These two Indian heritages are ‘at risk’

These two Indian heritages are ‘at risk’

Inclusion of the Traditional Water Systems of the Deccan Plateau on the 2020 World Monuments Watch illustrates the potential for historic water systems to help address the water crisis for contemporary communities

The New York-based outfit, World Monuments Fund has put two of the Indian heritage sites – Historic Water Systems of the Deccan Plateau and Sardar Vallabhbhai Patel Stadium – in 2020 World Monuments Watch list. This year’s selection reflects key issues and themes, organizers point out, including the elevation of indigenous voices; historic and underrepresented sites; urbanization and development; and disaster recovery.

Unlike United Nations Educational, Scientific and Cultural Organization (UNESCO), World Monuments Fund is a private non-profit organization founded in 1965 by individuals concerned about the accelerating destruction of important artistic treasures throughout the world. World Monuments Fund has orchestrated over 600 projects in 90 countries. Today, with affiliate organizations established in Britain, India, Peru, Portugal, and Spain – World Monuments Fund sponsors an ongoing program for the conservation of cultural heritage worldwide.

“Inclusion of the Traditional Water Systems of the Deccan Plateau on the 2020 World Monuments Watch illustrates the potential for historic water systems to help address the water crisis for contemporary communities,” says WMF. Traditional water management systems depend on collective responsibility for their maintenance and upkeep. Silt, carried by water, accumulates gradually and its removal is constantly needed, while ventilation shafts and other outlets must be protected from encroachment that can contaminate the water supply. When collective systems fail, private and unregulated extraction takes their place, as is today the case in much of India. By contrast, traditional systems limit the supply of water to the natural rate at which it replenishes, making them sustainable in the long run.

Sardar Vallabhbhai Patel Stadium

Talking about Sardar Vallabhbhai Patel Stadium WMF says “An architectural icon in need of repair can continue to provide opportunities for recreation of access to public space for the residents of Ahmedabad.” Designed in the 1960s by renowned architect Charles Correa and engineer Mahendra Raj, the stadium is part of a larger constellation of structures built in Ahmedabad by a generation of local and international architects who helped create a new architectural language in India. Those structures include the Sanskar Kendra Museum and Mill Owners’ Association Headquarters designed by Le Corbusier, the Indian Institute of Management designed by Louis Kahn, the Tagore Memorial Hall and the Amdavad ni Gufa art gallery designed by Balkrishna Doshi, and the Gujarat High Court Building designed by Bimal Patel. “This collection of buildings illustrates the cultural and economic importance of Ahmedabad following partition of the State of Bombay in the 1960s.”

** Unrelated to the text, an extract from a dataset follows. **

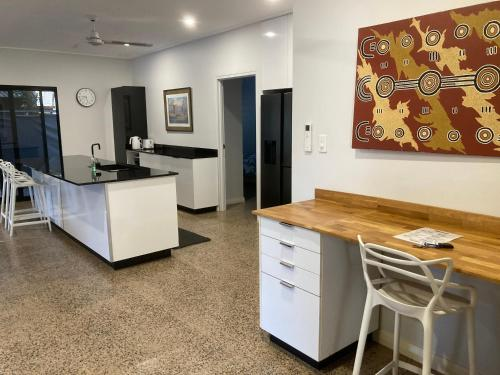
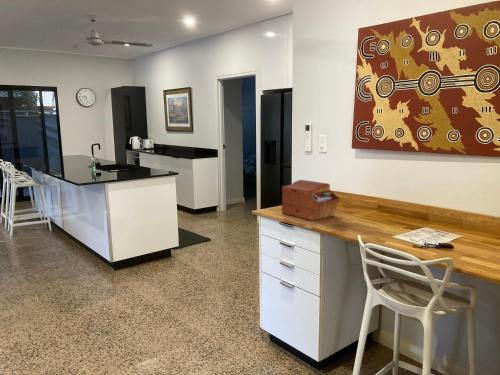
+ sewing box [281,179,341,222]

In 2015, WMF had put Mughal Gardens in Agra in the danger list. Four years ago, it had embarked on a rigorous conservation project in partnership with the Archaeological Survey of India at two of Agra’s most celebrated gardens—Mehtab Bagh, and the Garden of the Tomb of I’timadud-Daulah—aiming to restore them to their authentic form, re-activate their water features, and enhance visitor experience.

It may be noted here that UNESCO too compiles a list World Heritage in Danger with the intention to increase international awareness of the threats and to encourage counteractive measures. In the past two of the Indian heritage sites had figured in the list of heritage site in danger – Group of Monuments at Hampi and Manas Wildlife Sanctuary in Assam.